I'll next quote the opening paragraphs of three or more of Poul Anderson's books to demonstrate examples of especially striking and effective opening paragraphs.

From THE BROKEN SWORD, Chapter 1 (Abelard, 1954):

"There was a man called Orm the Strong, a son of Ketil Asmundson who was a great landsman in the north of Jutland. The folk of Ketil had dwelt in Himmerland as long as men remembered, and were mighty landowners. The wife of Ketil was Asgerd, who was a leman-child of Ragnar Hairybreeks. Thus Orm came of good stock, but as he was the fifth living son of his father there could be no large inheritance for him."

The chief point of interest in the text quoted was how Poul Anderson modeled it on the Norse sagas. The strong genealogical orientation should be noted. Also, the story develops from the fact Orm could not hope for a large share of his father's estate. And of the means Orm chose for remedying that.

From WE CLAIM THESE STARS! (Ace, 1959), Chapter I:

"It pleased Ruethen of the Long Hand to give a feast and ball at the Crystal Moon for his enemies. He knew they must come. Pride of race had slipped from Terra, while the need to appear well-bred and sophisticated had waxed correspondingly. The fact that spaceships prowled and fought fifty light years beyond Antares, made it all the more impossible a gaucherie to refuse an invitation from the Merseian representative. Besides, one could feel delightfully wicked and ever so delicately in danger."

This paragraph arouses many questions and thoughts. Who exactly were Ruethen and the Merseians? Why did he subtly mock his enemies by giving them a feast and ball? Where and what were the Crystal Moon? Why had "pride of race" slipped from Terra? The comment about fifty light years beyond Antares suggests enormous distances. And a sense of decadence is suggested for Terrans. The paragraph is designed to entice readers to continue so they will find the answers to these questions.
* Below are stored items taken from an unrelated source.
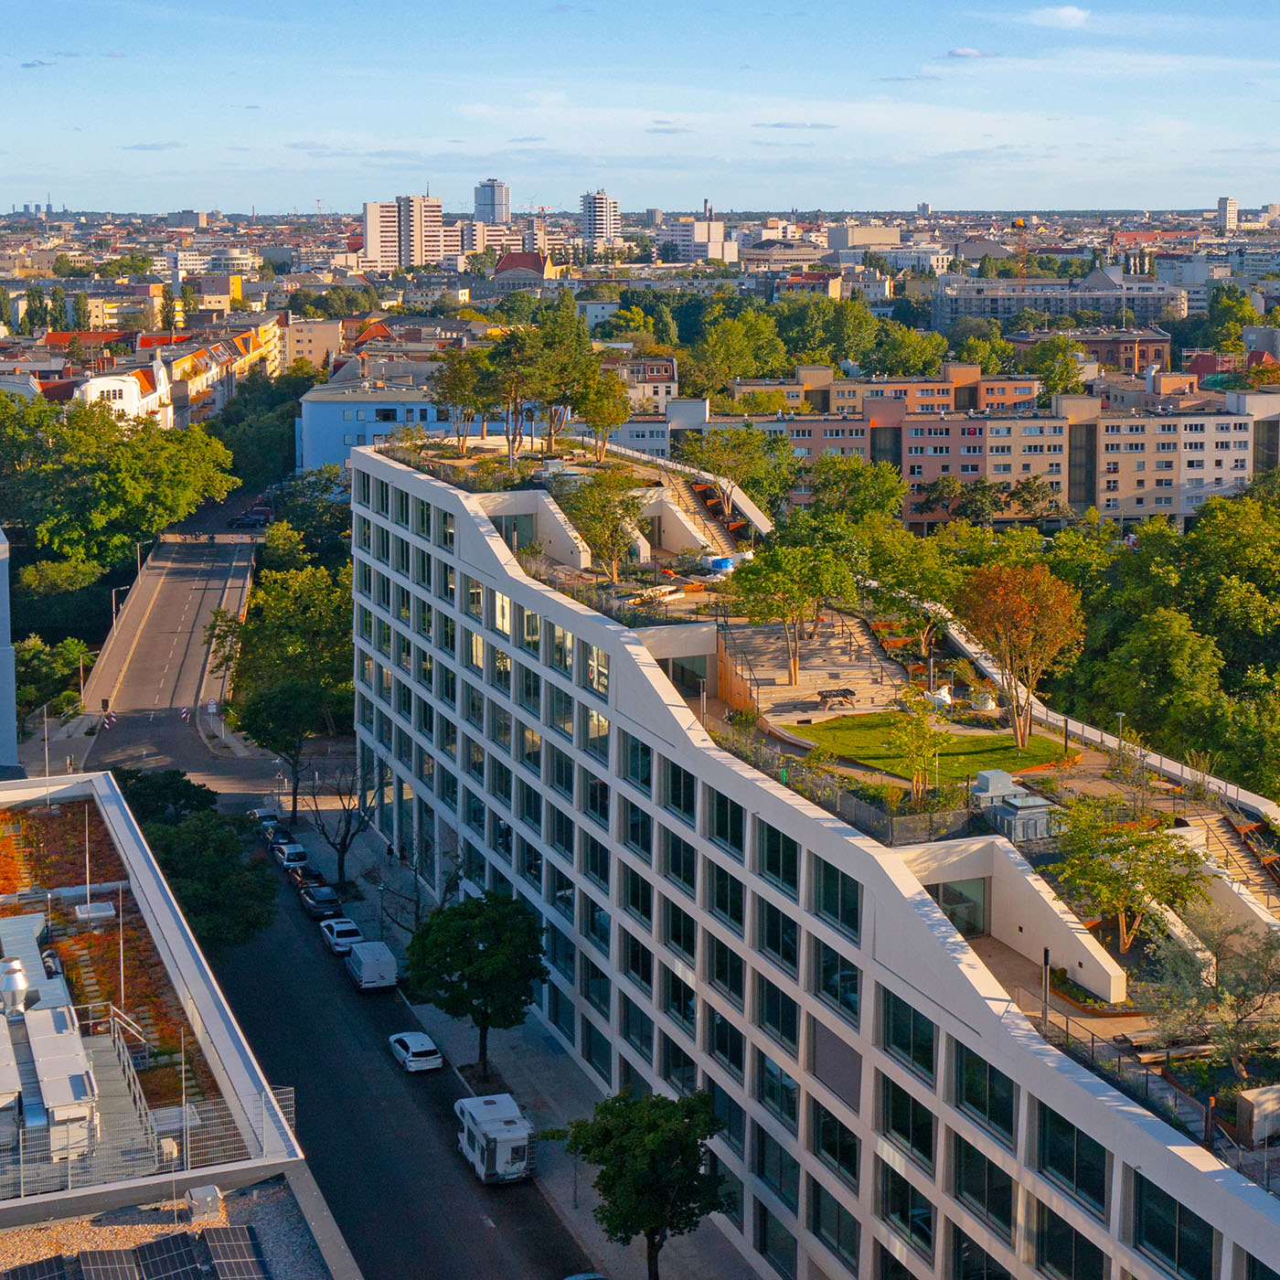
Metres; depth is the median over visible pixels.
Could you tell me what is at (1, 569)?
white building
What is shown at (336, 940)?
car
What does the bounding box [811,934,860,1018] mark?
window
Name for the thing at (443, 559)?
apartment building
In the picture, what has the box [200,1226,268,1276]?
solar panel
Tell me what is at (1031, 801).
rooftop unit
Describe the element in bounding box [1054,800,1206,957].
tree
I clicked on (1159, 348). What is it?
brick building
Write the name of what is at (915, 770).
tree
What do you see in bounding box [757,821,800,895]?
window
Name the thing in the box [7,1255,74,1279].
solar panel
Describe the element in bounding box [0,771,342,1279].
building
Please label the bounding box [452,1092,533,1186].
camper van
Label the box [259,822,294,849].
car
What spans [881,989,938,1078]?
window
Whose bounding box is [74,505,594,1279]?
road
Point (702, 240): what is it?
building
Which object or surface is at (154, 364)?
row of buildings
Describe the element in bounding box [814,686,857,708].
picnic table
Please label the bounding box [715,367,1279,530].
apartment building
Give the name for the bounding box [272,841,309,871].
car
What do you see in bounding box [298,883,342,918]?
car
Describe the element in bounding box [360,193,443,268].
high-rise building
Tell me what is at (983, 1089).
window
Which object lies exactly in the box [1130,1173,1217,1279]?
window
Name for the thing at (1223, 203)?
tower building
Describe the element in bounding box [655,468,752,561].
staircase
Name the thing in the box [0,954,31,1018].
roof vent
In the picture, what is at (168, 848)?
tree
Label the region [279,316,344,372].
building
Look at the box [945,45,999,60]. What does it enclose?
cloud
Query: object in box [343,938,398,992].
white van
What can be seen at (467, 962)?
tree
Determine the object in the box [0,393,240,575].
tree
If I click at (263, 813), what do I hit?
car
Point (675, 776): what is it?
window
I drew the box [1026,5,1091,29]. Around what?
cloud
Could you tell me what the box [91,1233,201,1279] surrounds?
solar panel
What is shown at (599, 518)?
tree
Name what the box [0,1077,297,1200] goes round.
roof railing
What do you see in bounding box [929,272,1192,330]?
building
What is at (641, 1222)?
tree
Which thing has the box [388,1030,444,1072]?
white car
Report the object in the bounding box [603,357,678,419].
building
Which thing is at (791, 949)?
window
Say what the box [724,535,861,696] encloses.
tree
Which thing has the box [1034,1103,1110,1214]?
window
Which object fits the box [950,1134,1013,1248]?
window
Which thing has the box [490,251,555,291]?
building
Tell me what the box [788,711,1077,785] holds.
lawn
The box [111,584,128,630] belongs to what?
street lamp
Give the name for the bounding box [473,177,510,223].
tower building
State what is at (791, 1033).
window
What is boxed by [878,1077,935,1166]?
window
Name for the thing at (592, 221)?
high-rise building
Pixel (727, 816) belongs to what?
window
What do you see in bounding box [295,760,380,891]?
bare tree
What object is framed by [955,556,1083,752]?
tree
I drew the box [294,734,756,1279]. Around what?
pavement
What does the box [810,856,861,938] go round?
window
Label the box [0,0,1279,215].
sky
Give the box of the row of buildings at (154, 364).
[0,316,284,428]
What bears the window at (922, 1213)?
in the apartment building at (443, 559)
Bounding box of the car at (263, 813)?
[249,807,281,833]
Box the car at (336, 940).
[319,917,362,954]
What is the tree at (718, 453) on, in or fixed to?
on the apartment building at (443, 559)
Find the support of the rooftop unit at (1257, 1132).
on the apartment building at (443, 559)
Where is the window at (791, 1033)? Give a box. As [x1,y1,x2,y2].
[755,973,799,1053]
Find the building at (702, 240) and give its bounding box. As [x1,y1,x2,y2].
[657,204,736,264]
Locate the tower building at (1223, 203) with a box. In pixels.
[1216,195,1238,232]
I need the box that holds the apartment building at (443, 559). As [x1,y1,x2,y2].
[337,429,1279,1279]
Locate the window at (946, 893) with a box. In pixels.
[929,877,988,937]
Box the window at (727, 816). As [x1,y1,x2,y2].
[704,786,746,856]
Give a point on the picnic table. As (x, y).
(836, 696)
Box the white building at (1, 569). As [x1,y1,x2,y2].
[0,531,18,766]
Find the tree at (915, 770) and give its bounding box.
[886,702,950,804]
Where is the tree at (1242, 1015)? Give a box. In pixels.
[1141,910,1279,1066]
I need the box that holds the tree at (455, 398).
[426,342,501,456]
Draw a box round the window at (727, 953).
[704,932,746,1000]
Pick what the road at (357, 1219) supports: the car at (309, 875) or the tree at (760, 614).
the car at (309, 875)
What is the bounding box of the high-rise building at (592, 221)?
[579,188,622,253]
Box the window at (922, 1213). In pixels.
[879,1165,934,1258]
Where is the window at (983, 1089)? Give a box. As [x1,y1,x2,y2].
[952,1043,1015,1141]
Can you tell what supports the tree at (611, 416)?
on the apartment building at (443, 559)
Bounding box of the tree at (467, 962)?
[402,891,547,1078]
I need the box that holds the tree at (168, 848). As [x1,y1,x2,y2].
[116,768,281,949]
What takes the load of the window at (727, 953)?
in the apartment building at (443, 559)
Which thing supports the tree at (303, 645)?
on the ground
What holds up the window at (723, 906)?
in the apartment building at (443, 559)
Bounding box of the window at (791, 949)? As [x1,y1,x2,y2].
[758,897,799,973]
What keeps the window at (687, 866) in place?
in the apartment building at (443, 559)
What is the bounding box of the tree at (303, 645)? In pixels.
[208,558,357,821]
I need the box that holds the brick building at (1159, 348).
[1011,327,1174,373]
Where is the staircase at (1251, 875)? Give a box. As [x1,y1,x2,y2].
[1165,800,1279,916]
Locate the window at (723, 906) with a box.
[704,859,746,931]
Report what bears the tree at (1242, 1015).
on the apartment building at (443, 559)
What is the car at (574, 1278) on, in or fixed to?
on the ground
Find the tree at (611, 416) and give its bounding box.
[571,362,631,459]
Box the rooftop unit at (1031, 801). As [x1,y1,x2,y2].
[970,768,1059,842]
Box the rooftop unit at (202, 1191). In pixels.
[185,1184,223,1220]
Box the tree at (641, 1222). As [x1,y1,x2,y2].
[560,1088,733,1279]
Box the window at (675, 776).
[660,755,696,818]
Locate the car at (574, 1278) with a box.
[562,1270,608,1279]
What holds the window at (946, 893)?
in the apartment building at (443, 559)
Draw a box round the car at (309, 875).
[288,864,326,894]
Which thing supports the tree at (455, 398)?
on the apartment building at (443, 559)
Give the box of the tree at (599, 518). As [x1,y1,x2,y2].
[561,465,645,583]
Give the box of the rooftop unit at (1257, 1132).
[1235,1084,1279,1148]
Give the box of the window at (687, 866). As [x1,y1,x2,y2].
[661,825,696,890]
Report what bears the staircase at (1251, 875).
on the apartment building at (443, 559)
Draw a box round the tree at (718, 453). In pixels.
[684,425,792,523]

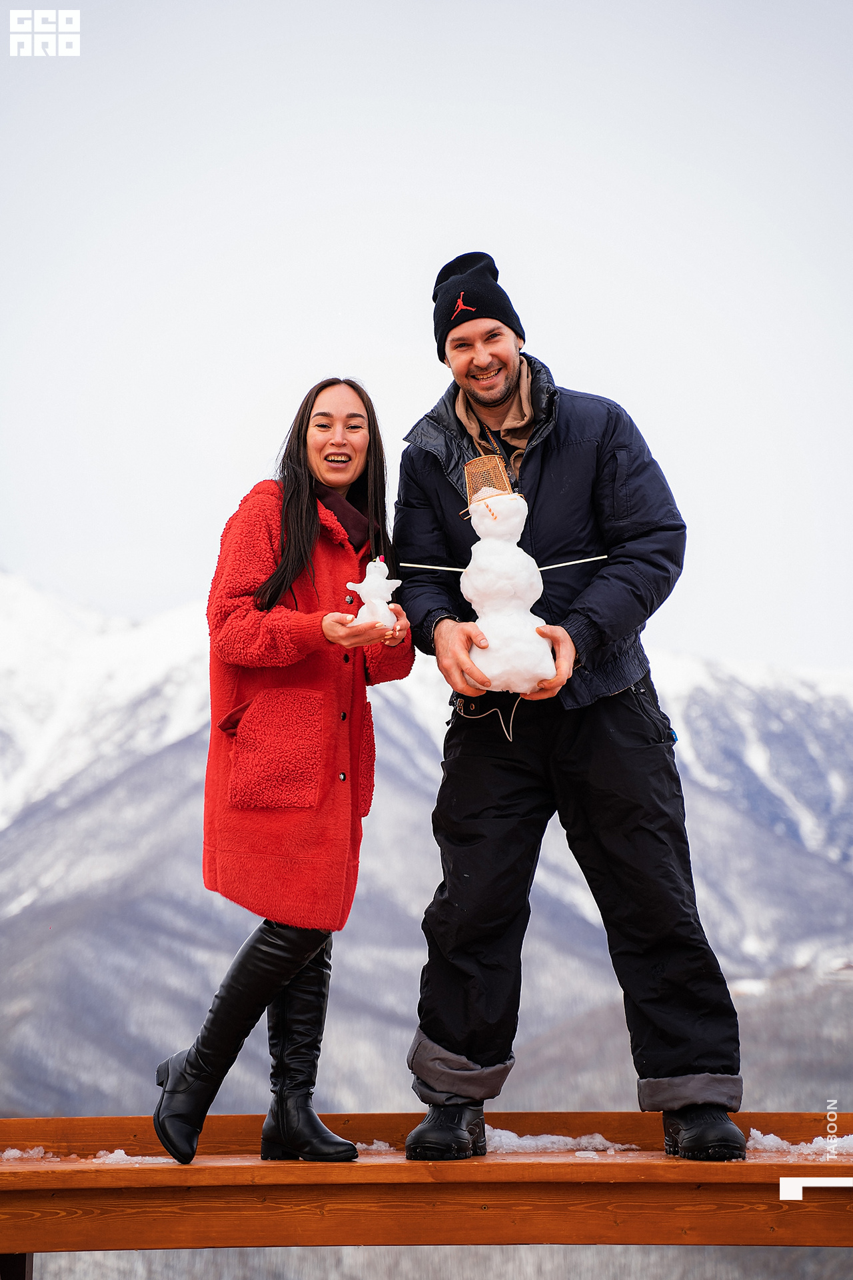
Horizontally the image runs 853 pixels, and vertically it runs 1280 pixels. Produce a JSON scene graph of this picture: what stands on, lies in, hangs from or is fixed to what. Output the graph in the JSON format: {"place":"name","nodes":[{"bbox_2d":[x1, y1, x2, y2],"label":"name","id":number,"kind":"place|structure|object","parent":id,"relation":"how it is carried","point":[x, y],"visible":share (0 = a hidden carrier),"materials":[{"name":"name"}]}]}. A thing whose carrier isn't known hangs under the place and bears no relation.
{"place":"outdoors","nodes":[
{"label":"outdoors","id":0,"kind":"place"},
{"bbox_2d":[0,0,852,678],"label":"sky","id":1,"kind":"structure","parent":0,"point":[551,321],"materials":[{"name":"white"}]},
{"bbox_2d":[0,572,852,1121],"label":"mountain","id":2,"kind":"structure","parent":0,"point":[187,750],"materials":[{"name":"grey"}]},
{"label":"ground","id":3,"kind":"structure","parent":0},
{"bbox_2d":[0,1114,852,1272],"label":"wooden bench","id":4,"kind":"object","parent":3,"relation":"on","point":[765,1168],"visible":0.92,"materials":[{"name":"brown wood"}]},
{"bbox_2d":[0,1146,51,1160],"label":"snow patch","id":5,"kind":"object","parent":4,"relation":"on","point":[18,1153],"visible":0.8,"materials":[{"name":"white snow"}]},
{"bbox_2d":[90,1148,174,1164],"label":"snow patch","id":6,"kind":"object","parent":4,"relation":"on","point":[120,1151],"visible":0.64,"materials":[{"name":"white snow"}]},
{"bbox_2d":[152,380,414,1167],"label":"woman","id":7,"kind":"object","parent":4,"relation":"on","point":[279,587],"visible":0.98},
{"bbox_2d":[346,556,400,628],"label":"snowman","id":8,"kind":"object","parent":7,"relation":"in","point":[364,587],"visible":0.79,"materials":[{"name":"white snow"}]},
{"bbox_2d":[356,1138,394,1152],"label":"snow patch","id":9,"kind":"object","parent":4,"relation":"on","point":[381,1148],"visible":0.45,"materials":[{"name":"white snow"}]},
{"bbox_2d":[484,1130,634,1154],"label":"snow patch","id":10,"kind":"object","parent":4,"relation":"on","point":[601,1138],"visible":0.59,"materials":[{"name":"white snow"}]},
{"bbox_2d":[396,254,747,1170],"label":"man","id":11,"kind":"object","parent":4,"relation":"on","point":[456,364],"visible":0.99},
{"bbox_2d":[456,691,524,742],"label":"cord","id":12,"kind":"object","parent":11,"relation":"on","point":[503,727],"visible":0.82,"materials":[{"name":"plastic"}]},
{"bbox_2d":[460,461,555,697],"label":"snowman","id":13,"kind":"object","parent":11,"relation":"in","point":[509,592],"visible":0.99,"materials":[{"name":"white snow"}]},
{"bbox_2d":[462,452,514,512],"label":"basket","id":14,"kind":"object","parent":13,"relation":"on","point":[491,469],"visible":0.85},
{"bbox_2d":[396,552,610,575],"label":"stick","id":15,"kind":"object","parent":13,"relation":"attached to","point":[459,569],"visible":0.83,"materials":[{"name":"beige wood"}]},
{"bbox_2d":[744,1132,852,1158],"label":"snow patch","id":16,"kind":"object","parent":4,"relation":"on","point":[785,1143],"visible":0.64,"materials":[{"name":"white snow"}]}
]}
From A CIRCUS OF HELLS (1969, rpt. Gregg Press, 1979), Chapter I:

"The story is of a lost treasure guarded by curious monsters, and of captivity in a wilderness, and of a chase through reefs and shoals that could wreck a ship. There is a beautiful girl in it, a magician, a spy or two, and the rivalry of empires. So of course -- Flandry was later tempted to say -- it begins with a coincidence."

This paragraph also inspires many thoughts. The paragraph gives a good cryptic summary of the entire book without giving away details. What lost treasure was guarded by curious monsters? Who were the spies, the beautiful girl, the magician, and the rival empires?

It is my opinion that the three examples quoted above are excellent specimens of Poul Anderson's skill in writing opening paragraphs. Consciously or not they make the readers ask questions and lures them on to read further.

Sunday, 10 June 2012

Religion in Poul Anderson II

This is a second short extract from "CS Lewis and James Blish" (here) with a cover illustration of Flandry and Aycharaych added.

Returning briefly to Anderson’s Technic History, whose religious themes we have by no means exhausted, red-blind beings, unable to see the light of a proto-sun from within a nearby nebula, regard the, to them, entirely dark nebula as the Sky Cave and the Gate of the Dead. 

Aycharaych manipulates this race’s leaders by meeting them on a nebular proto-planet. While exploiting other races’ religions, Aycharaych himself sees meaning in mystery and death as a completion. He pities God, the immortal and omniscient. (The Chereionites, who were also the Ancients, were not necessarily theistic. Aycharaych, the last Chereionite, might speak figuratively either because he works for Merseia or because, in the Sky Cave, he addresses the terrestrial, Flandry. As a telepath, he knows how to influence his opponents.)